>>>

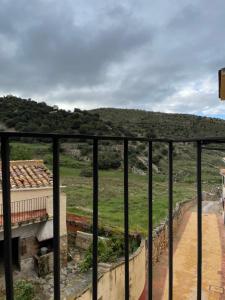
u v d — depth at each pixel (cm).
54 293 174
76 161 4066
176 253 1423
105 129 5125
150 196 232
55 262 173
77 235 1548
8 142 145
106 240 1367
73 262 1372
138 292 1008
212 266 1271
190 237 1670
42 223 1353
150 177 229
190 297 1017
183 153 4166
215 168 3791
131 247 1281
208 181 3503
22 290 1050
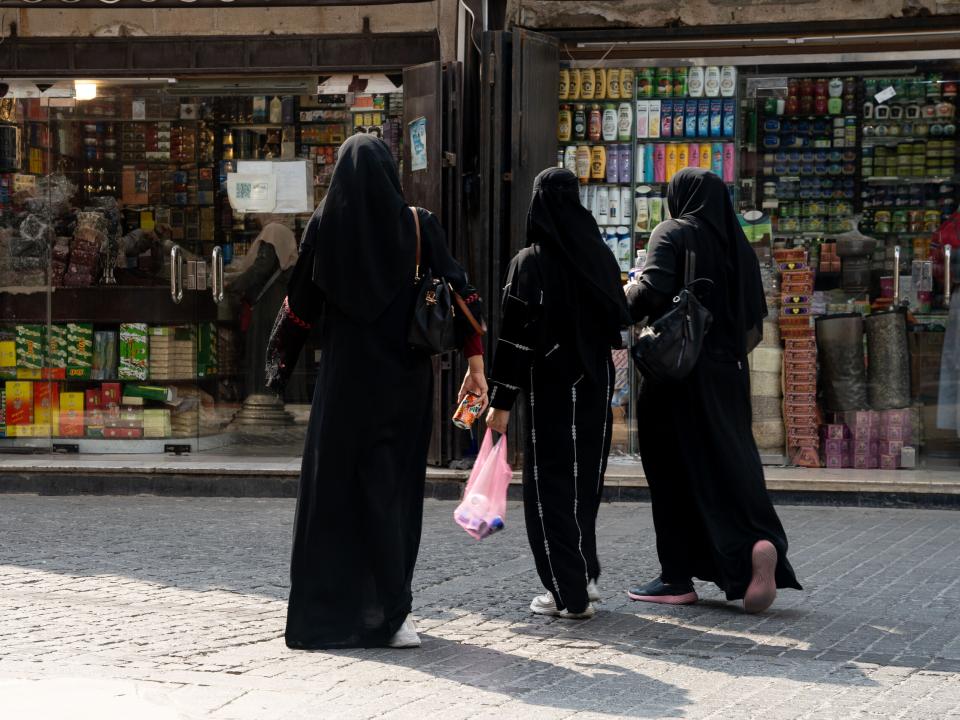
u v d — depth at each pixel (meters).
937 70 12.70
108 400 13.41
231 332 13.48
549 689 5.87
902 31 12.09
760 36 12.23
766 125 12.88
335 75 12.66
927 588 8.20
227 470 12.34
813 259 12.88
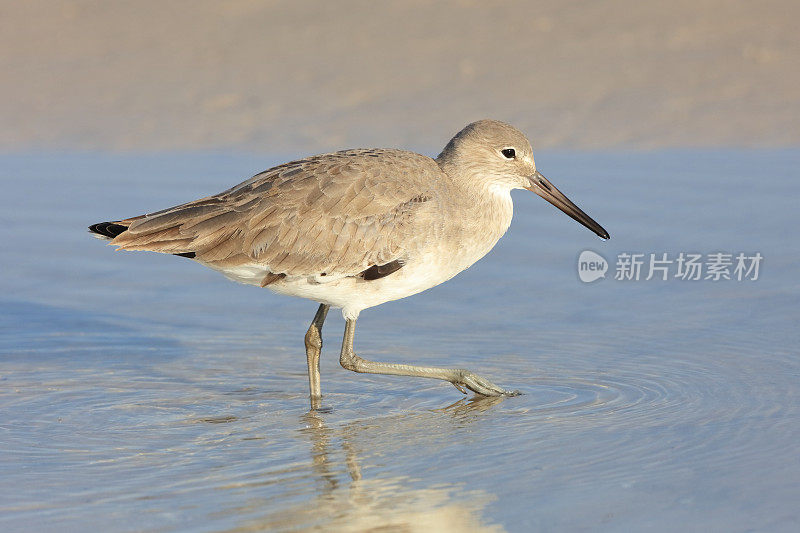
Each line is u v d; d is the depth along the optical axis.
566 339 13.59
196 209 11.39
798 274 15.13
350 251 11.41
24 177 19.81
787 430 10.25
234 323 14.73
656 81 23.75
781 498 8.79
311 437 10.69
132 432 10.88
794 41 25.66
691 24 27.08
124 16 29.12
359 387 12.39
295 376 12.80
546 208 18.55
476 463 9.80
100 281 16.34
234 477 9.64
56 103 23.83
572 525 8.49
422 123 21.75
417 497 9.13
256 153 20.58
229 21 28.73
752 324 13.64
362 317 14.80
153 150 21.08
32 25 28.62
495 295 15.38
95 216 17.97
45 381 12.48
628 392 11.69
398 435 10.66
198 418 11.32
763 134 20.78
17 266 16.69
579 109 22.42
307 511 8.91
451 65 25.17
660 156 20.02
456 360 13.02
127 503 9.10
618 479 9.30
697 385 11.72
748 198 17.80
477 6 29.09
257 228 11.29
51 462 10.05
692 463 9.58
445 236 11.76
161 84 24.80
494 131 12.29
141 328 14.49
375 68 25.14
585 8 28.47
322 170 11.53
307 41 27.11
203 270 17.02
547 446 10.16
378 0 29.72
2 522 8.75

<<<

● **What you will do**: Could you write out, exactly as they stand, only the lines above that begin at the line with "798 274 15.13" and stop after the line with "495 295 15.38"?

● **Output for this task**:
798 274 15.13
350 251 11.41
24 177 19.81
787 430 10.25
234 323 14.73
656 81 23.75
781 498 8.79
311 437 10.69
132 432 10.88
794 41 25.66
691 24 27.08
124 16 29.12
359 387 12.39
295 376 12.80
546 208 18.55
476 463 9.80
100 281 16.34
234 477 9.64
56 103 23.83
572 525 8.49
422 123 21.75
417 497 9.13
256 153 20.58
229 21 28.73
752 324 13.64
362 317 14.80
153 150 21.08
32 25 28.62
495 295 15.38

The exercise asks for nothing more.